(Excerpted passage)
The question this episode starts with is deceptively simple: why do some states project power globally and others can't, even when they're spending heavily? The answer it builds toward is structural — not about percentages or political will, but about whether military and economic capacity are actually feeding each other or slowly decoupling. The episode traces the military-economic feedback loop from Britain's fiscal-military state (built between 1689 and 1823 and institutionally wired so trade revenues funded the navy that protected the trade) through to the US Navy's 2024 operations in the Red Sea, where the identical circuit is running with guided missiles instead of cannons. Global defence spending hit $2.46 trillion last year. States are clearly betting on the loop. Betting on it and actually running it, the episode argues, are different things. From there it goes somewhere harder: the loop's inversion. Paul Kennedy's imperial overstretch is one failure mode. The Soviet case is another — not too many foreign commitments, but the defence sector consuming resources without seeding the civilian economy, the industrial base hollowing out from the inside before the external commitments even look like a problem. China's military-civil fusion, India's strategic hedging, Russia's energy-as-coercion playbook, and the question of whether political warfare is a third pillar or just the same two pillars operating below the threshold of open conflict — all of it gets stress-tested against the same underlying mechanism. The episode ends on a genuinely open question, which is the right place to end.

Frequently asked

What is the military-economic feedback loop in geopolitics?

The military-economic feedback loop is the self-reinforcing cycle in which military strength secures trade routes and resource access, generating wealth that funds further military development. Britain institutionalised this circuit between 1689 and 1823 by channelling trade revenues directly into naval spending — the navy protected the trade, the trade funded the navy.

What is imperial overstretch and which countries have experienced it?

Imperial overstretch, as argued by Paul Kennedy, occurs when a state's military commitments outpace the economic base sustaining them. The Soviet Union illustrates a related internal variant: its defence sector consumed resources without seeding civilian innovation, hollowing the industrial base before foreign commitments even became visible as a strategic problem.

How does China's military-civil fusion strategy work?
(End Excerpted passage)
Reproduce everything in the passage on the military-economic feedback loop from "What is the" down to "funded the navy.", word for word.
(Data shown)
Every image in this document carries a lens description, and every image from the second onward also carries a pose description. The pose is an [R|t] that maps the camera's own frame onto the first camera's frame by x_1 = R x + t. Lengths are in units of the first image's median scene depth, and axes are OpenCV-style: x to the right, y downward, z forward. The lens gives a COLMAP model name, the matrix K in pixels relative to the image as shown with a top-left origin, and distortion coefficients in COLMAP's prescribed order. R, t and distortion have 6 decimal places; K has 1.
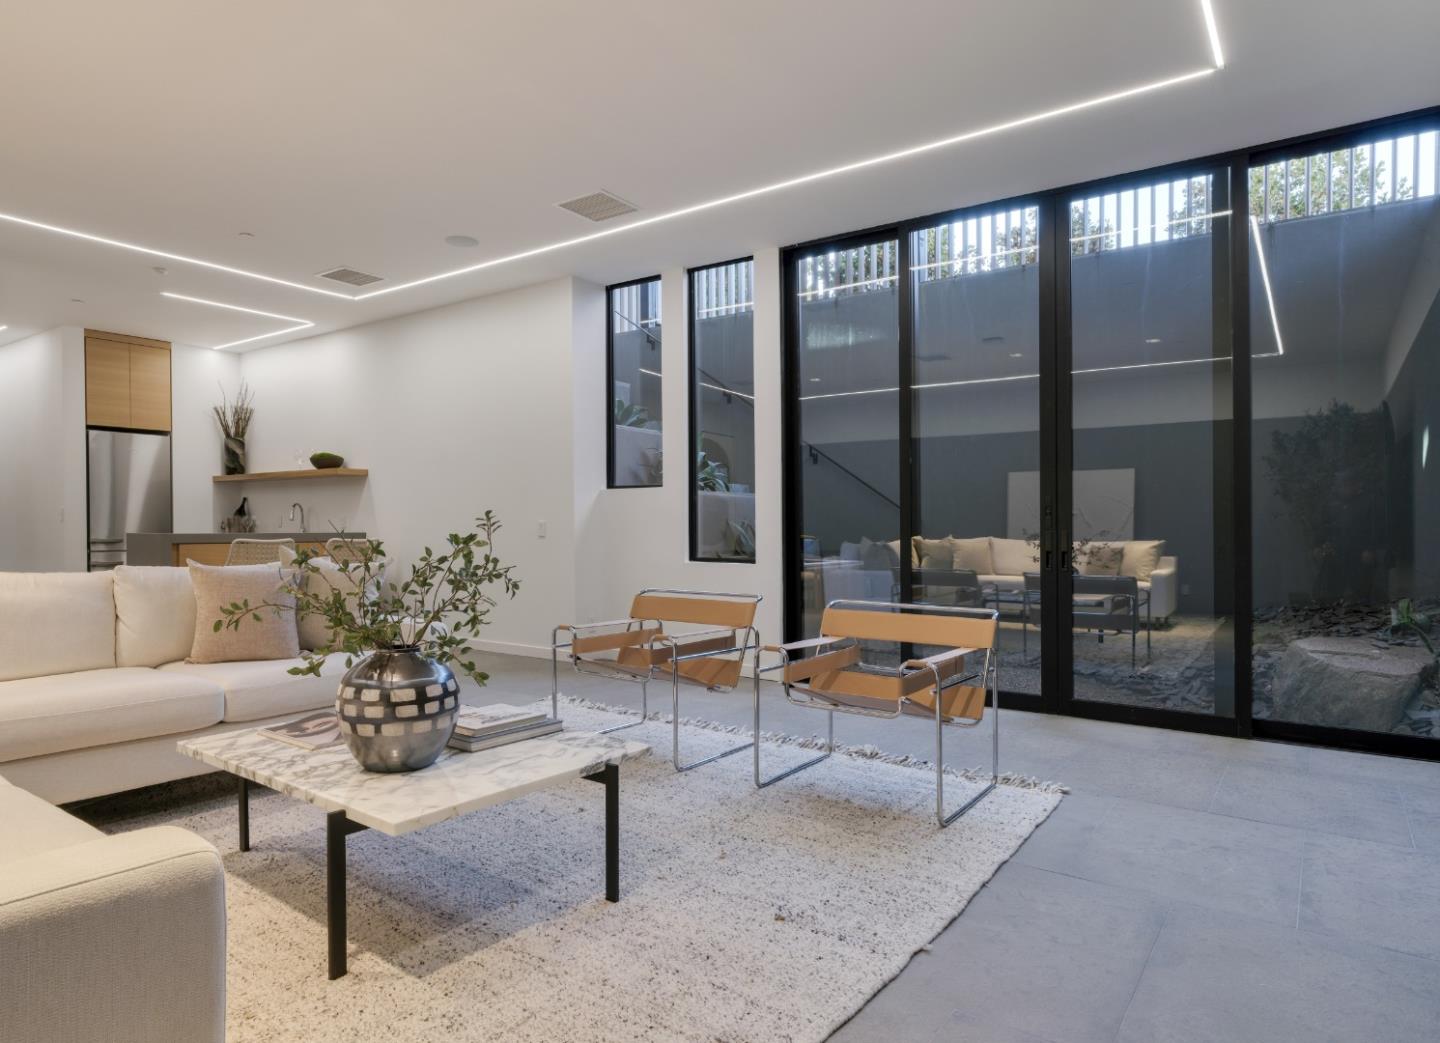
lens RADIAL K [[876.5, 0, 720.0], [0, 876.5, 521.5], [0, 0, 1]] dist [-0.003078, -0.000793]
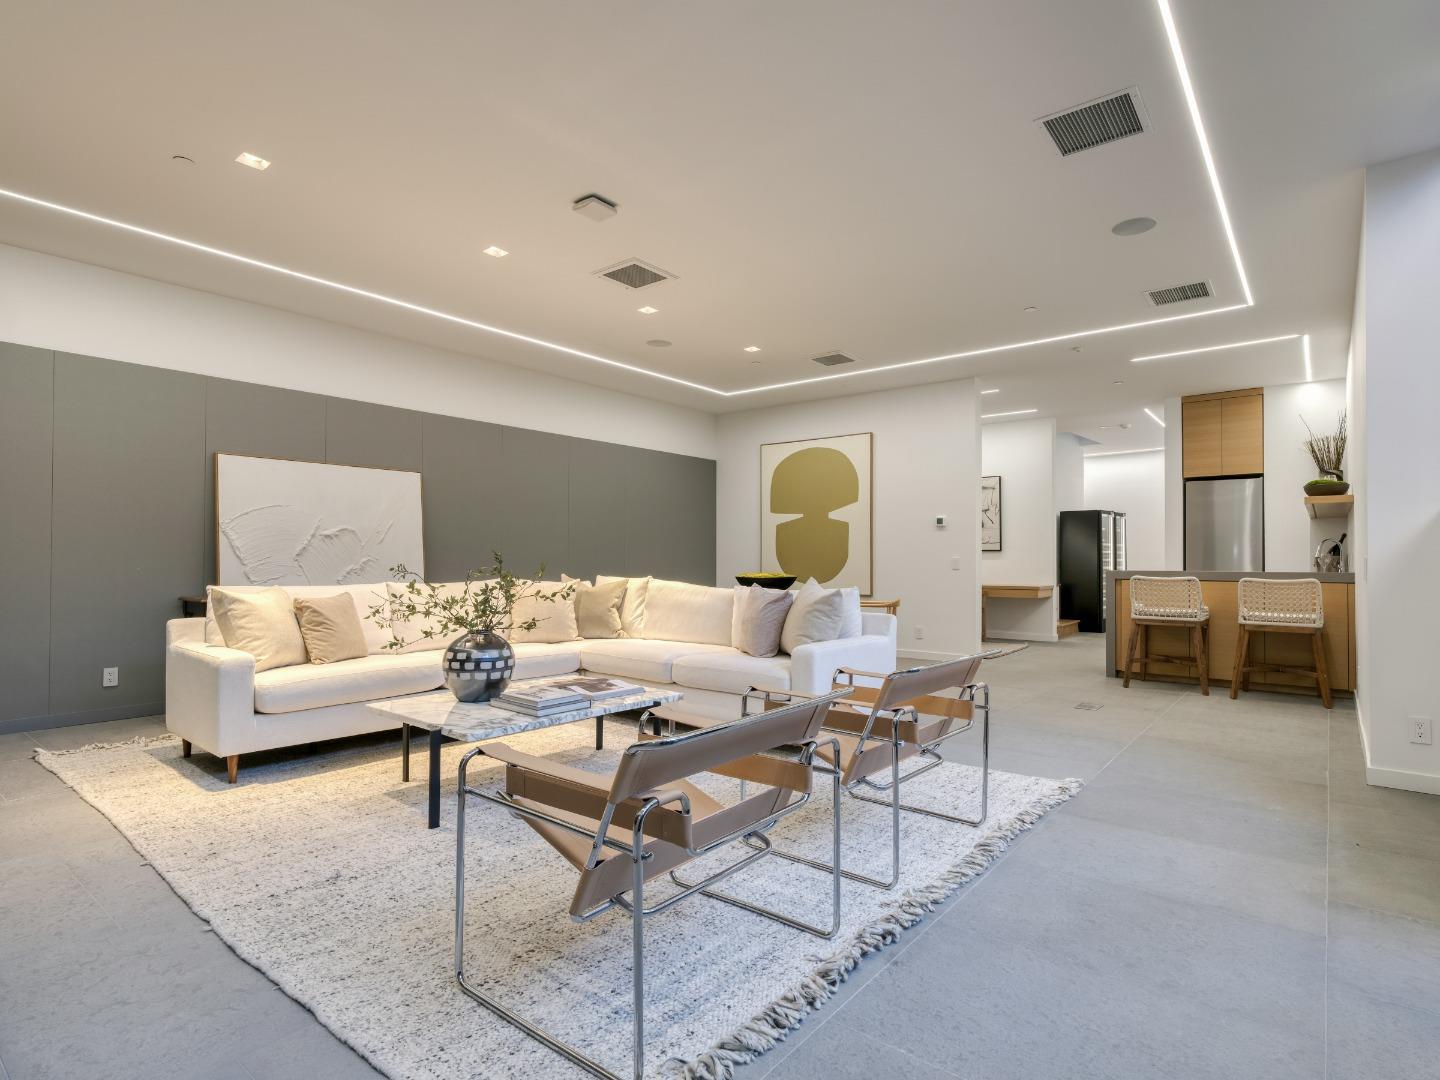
lens RADIAL K [[739.0, 0, 720.0], [0, 739.0, 540.0], [0, 0, 1]] dist [0.000647, 0.000314]
pose [[-0.063751, -0.032132, -0.997448, 0.788256], [-0.000212, 0.999482, -0.032184, 0.011383], [0.997966, -0.001840, -0.063725, 1.167579]]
(End Data shown)
## [Result of this exercise]
What is the military-economic feedback loop in geopolitics?

The military-economic feedback loop is the self-reinforcing cycle in which military strength secures trade routes and resource access, generating wealth that funds further military development. Britain institutionalised this circuit between 1689 and 1823 by channelling trade revenues directly into naval spending — the navy protected the trade, the trade funded the navy.